Au sujet de la dynamique de révision de la législation régissant le secteur, il se dit optimiste quant à voir les nouvelles lois assainir de manière efficiente la situation des médias en Algérie en assurant leur promotion et leur développement pour être à la hauteur des défis qui sont les leurs. «La force de la loi réside toutefois dans son application», a prévenu note interlocuteur.
En parlant justement des réformes, les pouvoirs publics se penchent depuis plusieurs mois sur l’élaboration de nouveaux textes réglementaires devant régir la profession et surtout s’adapter à la nouvelle Constitution. On pense plus particulièrement à la loi organique n°12-05 du 18 Safar 1433 correspondant au 12 janvier 2012 relative à l'information, l’un des grands chantiers du secteur de la communication, comme l’a souligné le ministre de la Communication.

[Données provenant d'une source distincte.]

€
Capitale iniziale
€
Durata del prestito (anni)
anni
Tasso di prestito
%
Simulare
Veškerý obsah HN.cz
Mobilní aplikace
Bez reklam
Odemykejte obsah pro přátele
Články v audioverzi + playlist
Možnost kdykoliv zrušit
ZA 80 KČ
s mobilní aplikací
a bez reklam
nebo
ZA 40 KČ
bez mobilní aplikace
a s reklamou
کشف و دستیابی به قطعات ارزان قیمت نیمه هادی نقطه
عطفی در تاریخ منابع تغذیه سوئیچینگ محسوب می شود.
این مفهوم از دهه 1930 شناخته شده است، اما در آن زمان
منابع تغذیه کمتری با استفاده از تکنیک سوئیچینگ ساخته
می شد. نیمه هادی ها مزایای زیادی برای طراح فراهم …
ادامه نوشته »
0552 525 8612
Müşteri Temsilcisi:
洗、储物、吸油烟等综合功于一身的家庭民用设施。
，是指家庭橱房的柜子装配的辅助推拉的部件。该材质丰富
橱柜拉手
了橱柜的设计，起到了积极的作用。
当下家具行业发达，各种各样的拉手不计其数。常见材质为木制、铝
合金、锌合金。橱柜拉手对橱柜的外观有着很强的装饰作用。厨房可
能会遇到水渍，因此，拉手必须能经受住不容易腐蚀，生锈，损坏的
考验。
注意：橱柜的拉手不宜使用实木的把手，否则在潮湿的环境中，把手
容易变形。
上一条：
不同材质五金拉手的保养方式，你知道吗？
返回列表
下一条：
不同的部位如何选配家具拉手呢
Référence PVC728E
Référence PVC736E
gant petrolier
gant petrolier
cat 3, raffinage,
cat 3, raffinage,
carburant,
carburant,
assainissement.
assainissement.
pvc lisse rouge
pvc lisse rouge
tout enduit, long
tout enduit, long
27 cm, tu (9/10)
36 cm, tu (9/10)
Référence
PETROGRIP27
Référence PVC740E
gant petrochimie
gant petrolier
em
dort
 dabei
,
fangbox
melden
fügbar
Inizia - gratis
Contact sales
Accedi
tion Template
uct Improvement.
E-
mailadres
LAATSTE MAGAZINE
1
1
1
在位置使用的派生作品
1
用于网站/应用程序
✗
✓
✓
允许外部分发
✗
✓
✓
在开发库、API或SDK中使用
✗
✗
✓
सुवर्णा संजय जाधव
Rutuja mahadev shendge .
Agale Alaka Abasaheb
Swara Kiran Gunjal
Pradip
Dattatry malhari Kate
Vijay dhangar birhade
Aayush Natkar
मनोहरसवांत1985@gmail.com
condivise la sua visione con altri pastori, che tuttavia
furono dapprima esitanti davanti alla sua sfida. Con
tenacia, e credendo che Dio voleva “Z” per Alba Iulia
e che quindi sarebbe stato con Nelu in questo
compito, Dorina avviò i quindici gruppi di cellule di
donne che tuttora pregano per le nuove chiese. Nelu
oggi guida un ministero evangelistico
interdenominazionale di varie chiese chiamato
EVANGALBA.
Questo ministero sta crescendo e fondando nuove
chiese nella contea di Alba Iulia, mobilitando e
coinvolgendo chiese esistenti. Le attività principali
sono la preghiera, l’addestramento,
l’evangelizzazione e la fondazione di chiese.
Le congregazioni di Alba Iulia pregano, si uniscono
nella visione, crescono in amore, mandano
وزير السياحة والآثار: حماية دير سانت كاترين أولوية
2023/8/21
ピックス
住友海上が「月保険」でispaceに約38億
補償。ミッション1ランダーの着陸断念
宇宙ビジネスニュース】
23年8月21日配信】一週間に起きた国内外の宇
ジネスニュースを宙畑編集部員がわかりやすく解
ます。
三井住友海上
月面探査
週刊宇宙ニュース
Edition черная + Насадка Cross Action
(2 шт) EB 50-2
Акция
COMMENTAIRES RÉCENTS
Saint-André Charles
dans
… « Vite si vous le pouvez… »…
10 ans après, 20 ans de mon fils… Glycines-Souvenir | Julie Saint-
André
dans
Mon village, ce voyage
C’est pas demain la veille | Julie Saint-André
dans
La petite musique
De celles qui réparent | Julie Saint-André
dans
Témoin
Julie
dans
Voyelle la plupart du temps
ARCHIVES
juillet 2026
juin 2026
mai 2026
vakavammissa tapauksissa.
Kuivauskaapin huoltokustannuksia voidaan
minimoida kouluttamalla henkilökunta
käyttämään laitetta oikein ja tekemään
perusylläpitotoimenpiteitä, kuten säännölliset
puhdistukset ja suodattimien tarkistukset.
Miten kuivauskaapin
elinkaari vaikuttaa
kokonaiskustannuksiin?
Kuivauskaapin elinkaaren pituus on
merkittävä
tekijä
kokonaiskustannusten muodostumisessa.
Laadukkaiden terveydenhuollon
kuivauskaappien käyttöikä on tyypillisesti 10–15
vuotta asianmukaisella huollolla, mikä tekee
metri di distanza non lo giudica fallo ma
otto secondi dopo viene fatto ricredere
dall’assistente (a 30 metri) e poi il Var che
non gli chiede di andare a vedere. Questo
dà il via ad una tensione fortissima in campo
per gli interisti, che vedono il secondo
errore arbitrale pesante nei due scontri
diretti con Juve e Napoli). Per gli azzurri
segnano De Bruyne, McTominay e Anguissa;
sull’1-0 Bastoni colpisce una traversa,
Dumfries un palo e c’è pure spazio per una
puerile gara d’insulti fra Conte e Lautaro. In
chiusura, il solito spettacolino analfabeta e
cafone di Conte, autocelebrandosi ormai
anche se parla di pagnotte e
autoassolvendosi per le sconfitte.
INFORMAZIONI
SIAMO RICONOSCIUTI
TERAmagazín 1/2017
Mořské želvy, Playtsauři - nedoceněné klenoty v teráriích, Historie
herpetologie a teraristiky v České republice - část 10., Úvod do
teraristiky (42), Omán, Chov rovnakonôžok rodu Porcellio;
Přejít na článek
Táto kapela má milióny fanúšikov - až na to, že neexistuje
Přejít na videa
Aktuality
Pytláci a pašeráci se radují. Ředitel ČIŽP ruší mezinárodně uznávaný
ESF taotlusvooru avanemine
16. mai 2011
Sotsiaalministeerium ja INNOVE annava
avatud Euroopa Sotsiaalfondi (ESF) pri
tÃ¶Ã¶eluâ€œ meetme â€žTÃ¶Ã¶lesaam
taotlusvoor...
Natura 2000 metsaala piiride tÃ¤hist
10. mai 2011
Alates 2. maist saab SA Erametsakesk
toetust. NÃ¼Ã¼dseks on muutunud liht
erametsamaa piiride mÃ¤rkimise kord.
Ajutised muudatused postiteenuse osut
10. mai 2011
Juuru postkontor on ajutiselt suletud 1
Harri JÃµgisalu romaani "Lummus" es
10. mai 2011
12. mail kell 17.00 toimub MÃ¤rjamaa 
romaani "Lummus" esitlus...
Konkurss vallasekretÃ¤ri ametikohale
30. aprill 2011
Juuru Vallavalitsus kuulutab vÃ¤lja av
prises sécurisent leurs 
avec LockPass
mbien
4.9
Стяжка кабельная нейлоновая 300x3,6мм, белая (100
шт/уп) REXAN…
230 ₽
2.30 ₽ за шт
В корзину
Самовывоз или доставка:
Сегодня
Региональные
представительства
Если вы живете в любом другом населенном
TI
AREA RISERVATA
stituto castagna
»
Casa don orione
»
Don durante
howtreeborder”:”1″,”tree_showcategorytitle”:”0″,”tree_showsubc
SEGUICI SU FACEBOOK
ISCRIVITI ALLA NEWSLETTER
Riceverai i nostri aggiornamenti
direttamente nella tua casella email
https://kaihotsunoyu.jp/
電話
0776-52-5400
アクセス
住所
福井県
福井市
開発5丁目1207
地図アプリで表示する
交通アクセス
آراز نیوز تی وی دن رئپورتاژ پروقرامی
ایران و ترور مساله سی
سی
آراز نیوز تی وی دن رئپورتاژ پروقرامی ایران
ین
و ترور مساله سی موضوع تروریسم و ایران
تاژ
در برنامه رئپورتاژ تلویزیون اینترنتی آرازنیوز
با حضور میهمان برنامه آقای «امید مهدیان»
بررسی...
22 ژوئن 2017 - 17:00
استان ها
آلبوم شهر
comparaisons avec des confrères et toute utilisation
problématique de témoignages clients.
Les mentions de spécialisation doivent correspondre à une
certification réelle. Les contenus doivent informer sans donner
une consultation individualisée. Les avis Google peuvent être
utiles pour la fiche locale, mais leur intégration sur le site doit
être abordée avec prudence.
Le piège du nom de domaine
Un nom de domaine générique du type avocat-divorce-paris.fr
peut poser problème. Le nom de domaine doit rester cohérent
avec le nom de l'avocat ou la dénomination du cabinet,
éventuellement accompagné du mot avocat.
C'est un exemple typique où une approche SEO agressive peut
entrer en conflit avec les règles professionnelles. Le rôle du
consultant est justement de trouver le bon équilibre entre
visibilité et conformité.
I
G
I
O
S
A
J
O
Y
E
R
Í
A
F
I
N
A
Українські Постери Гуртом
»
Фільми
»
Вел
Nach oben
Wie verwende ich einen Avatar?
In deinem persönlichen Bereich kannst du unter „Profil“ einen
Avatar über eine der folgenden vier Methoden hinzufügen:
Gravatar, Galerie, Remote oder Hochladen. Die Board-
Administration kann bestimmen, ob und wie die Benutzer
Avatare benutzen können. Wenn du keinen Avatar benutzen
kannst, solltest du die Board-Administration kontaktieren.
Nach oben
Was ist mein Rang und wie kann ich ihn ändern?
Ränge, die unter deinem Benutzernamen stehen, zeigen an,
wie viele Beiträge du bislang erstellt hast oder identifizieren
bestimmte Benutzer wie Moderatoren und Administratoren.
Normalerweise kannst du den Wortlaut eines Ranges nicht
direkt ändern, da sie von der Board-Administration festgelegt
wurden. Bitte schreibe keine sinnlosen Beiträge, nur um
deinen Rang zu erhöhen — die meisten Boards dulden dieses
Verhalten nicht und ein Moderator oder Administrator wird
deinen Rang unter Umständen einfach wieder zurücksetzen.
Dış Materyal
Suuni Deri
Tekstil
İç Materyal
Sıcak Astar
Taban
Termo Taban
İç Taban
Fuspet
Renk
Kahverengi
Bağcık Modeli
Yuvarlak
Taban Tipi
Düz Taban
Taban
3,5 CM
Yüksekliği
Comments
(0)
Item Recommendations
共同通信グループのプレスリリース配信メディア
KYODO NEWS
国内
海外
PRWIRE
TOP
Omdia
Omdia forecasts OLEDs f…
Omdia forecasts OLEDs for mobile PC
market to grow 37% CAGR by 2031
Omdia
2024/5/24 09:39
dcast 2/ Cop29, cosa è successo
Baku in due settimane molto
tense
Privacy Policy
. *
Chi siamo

Des réformes à tous les niveaux
L’amendement se fera, de ce fait, de façon «collective et inclusive», a assuré Belhimer qui fait part de l’association de l'ensemble des acteurs du secteur à ce vaste chantier pour aboutir au final à la création tant attendue d’un Conseil national de la presse écrite en lieu et place d'une autorité de régulation, tel que stipulé dans ladite loi et qui n'existe nulle part au monde.
L’autre grand chantier qui tient à cœur les pouvoirs publics a trait à la presse audiovisuelle dont le projet de loi devra contribuer à la promotion de l'image et de la voix de l'Algérie, tant à l'intérieur qu'à l'extérieur, et qui sera appelé, une fois concrétisé, à trouver des mécanismes juridiques permettant à l'Etat de s'acquitter de toutes ses missions en matière de régulation et d'organisation du secteur. Le texte vise globalement à créer un climat régulé et incitatif pour les activités audiovisuelles publiques et privées.
A tout ceci s’ajoutera la nouvelle loi organique régissant le secteur de la publicité qui revêtira, dès sa promulgation, une importance capitale dans l'organisation du travail médiatique, la régulation du marché de la publicité, notamment dans le contexte du nombre croissant des sites électroniques et à la mise en vigueur de l'arrêté régissant la presse électronique et la mise en œuvre du cahier des charges, fixant les conditions d'octroi de la publicité publique.
Autant donc d’acquis, (présents et à venir) qui vont dans le sens de donner un nouveau souffle à la presse en général, du moins ce que souhaitent les professionnels. Des réformes profondes qui devront permettre aux médias d'accomplir pleinement leur rôle face aux nouveaux défis.